Petro-Lewis Corp., the Denver company that first mass-marketed oil and gas tax shelters, yesterday agreed not to employ fraudulent practices and to have its public communications approved by its lawyers for a three-year period.

In agreeing to the federal court's terms, Petro-Lewis neither admitted nor denied charges brought by the Securities and Exchange Commission that the company covered up its poor financial condition while continuing to offer limited partnerships. The order covers the period between January 1982 and February 1984.

Petro-Lewis began selling shelters, composed of oil and gas properties it was developing, in the early 1970s. As the price of oil soared, so did the number of Petro-Lewis's investors; in March 1984 they totaled more than 183,000. During the two years in question, the company sold approximately $1.087 billion of partnerships.

Petro-Lewis' purchase of producing properties was based on projections of rising prices, but it was just about that time that petroleum prices began to fall. A Wall Street Journal column in April 1983 said Petro-Lewis was experiencing a cash squeeze because it could not continue paying its historic rate of return of 12 to 24 percent annually. The company denied the story, stating its bank advances were sufficient.

That, according to the SEC complaint, was one of many false or misleading statements put out by Petro-Lewis. In reality, the agency said, the partnerships were overborrowed at the banks; their revenues were insufficient to make cash distributions to investors and pay interest on bank loans, too. Eventually, the banks required repayment and Petro-Lewis decided to combine the old, debt-ridden partnerships with new ones.

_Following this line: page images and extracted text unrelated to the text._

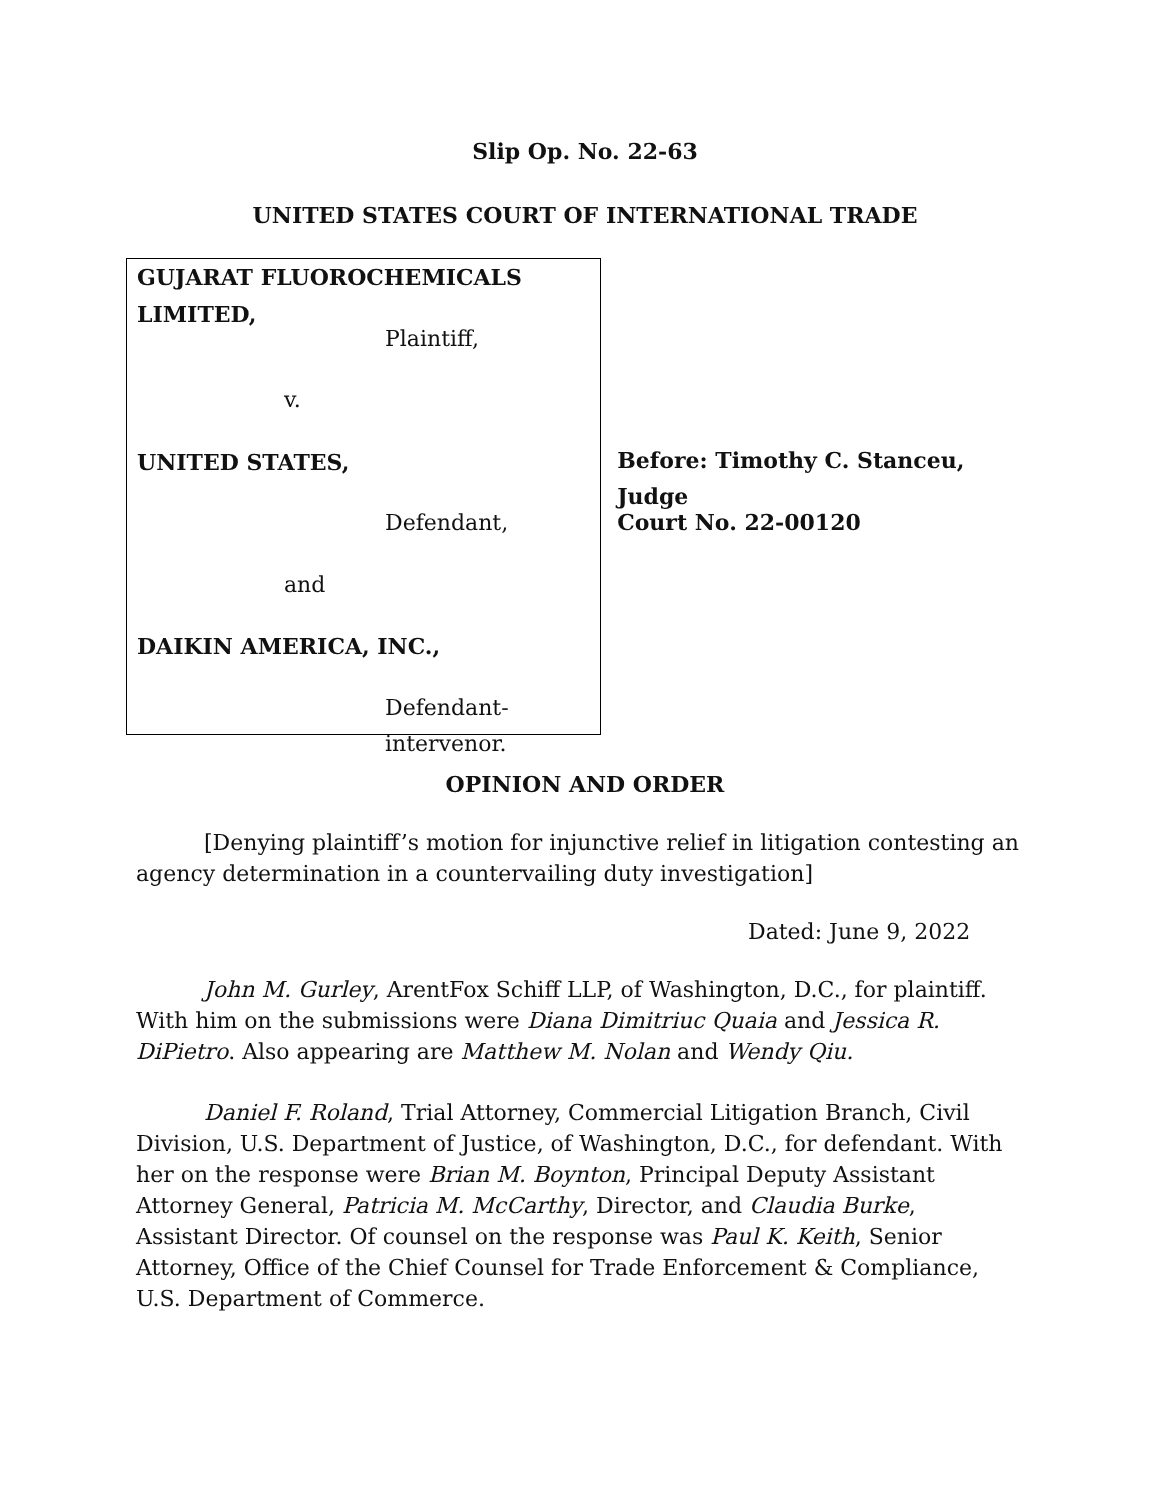Slip Op. No. 22-63
UNITED STATES COURT OF INTERNATIONAL TRADE
GUJARAT FLUOROCHEMICALS LIMITED,
Plaintiff,
v.
UNITED STATES,
Defendant,
and
DAIKIN AMERICA, INC.,
Defendant-intervenor.
Before: Timothy C. Stanceu, Judge
Court No. 22-00120
OPINION AND ORDER
[Denying plaintiff’s motion for injunctive relief in litigation contesting an agency determination in a countervailing duty investigation]
Dated: June 9, 2022
John M. Gurley, ArentFox Schiff LLP, of Washington, D.C., for plaintiff. With him on the submissions were Diana Dimitriuc Quaia and Jessica R. DiPietro. Also appearing are Matthew M. Nolan and Wendy Qiu.
Daniel F. Roland, Trial Attorney, Commercial Litigation Branch, Civil Division, U.S. Department of Justice, of Washington, D.C., for defendant. With her on the response were Brian M. Boynton, Principal Deputy Assistant Attorney General, Patricia M. McCarthy, Director, and Claudia Burke, Assistant Director. Of counsel on the response was Paul K. Keith, Senior Attorney, Office of the Chief Counsel for Trade Enforcement & Compliance, U.S. Department of Commerce.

In its complaint, the SEC accused Petro-Lewis of making misleading statements and omissions in its prospectuses, quarterly reports and other communications. The company misrepresented the financial status of existing partnerships as well as the prospects for future oil and gas operations, said the SEC. Petro-Lewis said that its partnerships and Petro-Lewis were in "sound financial condition, when in fact they were not."

The SEC ordered Petro-Lewis to have its attorneys -- either in-house or outside counsel -- review all press releases and shareholder communications prior to their issuance for the next three years. The company could be held in contempt if it does not comply.